In the very early 1990s, Kest was present at the initial strategic meetings—held in Joel Rogers‘s Wisconsin home—where the founding agendas of the pro-socialist New Party were first spelled out. To view a list of others who were also present at that meeting, and a list of additional key founders of the New Party, click here.
In a 2003 City Journal article, Manhattan Institute senior fellow Sol Stern quoted Kest as having said, vis a vis welfare-reform initiatives designed to move people off the welfare rolls and into paying jobs:
“There’s an emerging consensus that for those who can work, it should be encouraged. [But work] should come with adequate supports, such as day care and transportation, to get people out of poverty…. We also still believe that, for a lot of people, it’s not right to force them to work. There should be some type of income support for those who still won’t be able to join the work force.”
“In other words,” Stern summarized, Kest’s prescription was for “perpetual dependency.”
Under Kest’s guidance, ACORN was a resolute advocate of raising the minimum wage. In 2012, Kest lauded ACORN’s “minimum-wage campaign” as an initiative that had “increase[d] the living standards of people who are poor by putting more money in their pockets,” while simultaneously “tak[ing] money out of other people’s pockets”—namely, those of “stock shareholders” and “people who run corporations.” “We picked some very powerful pockets,” Kest boasted.
When ACORN dissolved amid massive scandal in early 2010, Kest became a senior fellow at the Center for American Progress (CAP). He shared this honor with self-described “communist” and 9/11 truther Van Jones, also a senior fellow at CAP.
In November 2010, Kest spoke at a CAP-sponsored event on “the history and the future of community organizing” with John Atlas, president of the National Housing Institute. Soon after that event, Kest’s name disappeared from the list of “experts” on the CAP website.

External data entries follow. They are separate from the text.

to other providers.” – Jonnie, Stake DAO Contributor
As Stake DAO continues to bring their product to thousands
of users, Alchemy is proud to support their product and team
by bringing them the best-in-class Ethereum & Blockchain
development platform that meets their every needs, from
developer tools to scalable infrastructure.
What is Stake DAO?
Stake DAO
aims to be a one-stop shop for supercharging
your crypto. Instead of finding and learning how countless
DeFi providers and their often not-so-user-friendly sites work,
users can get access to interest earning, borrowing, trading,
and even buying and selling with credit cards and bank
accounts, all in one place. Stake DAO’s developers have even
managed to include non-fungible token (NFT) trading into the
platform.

In October 2012, Kest participated in a National Radio Project program, sponsored by Demos, on “The Life, Death and Rebirth of ACORN.” During the program, he stated that ACORN’s “major accomplishment” had been “to organize poor people so that they would have more power in America, in the economy and in the electoral system.” Kest noted, for instance, that in 2008 ACORN had “registered over a million new low-income voters, almost all of them of color.” It was ACORN’s effectiveness, said Kest, that ultimately caused “those who had the power” to become “pissed off enough to go after us.”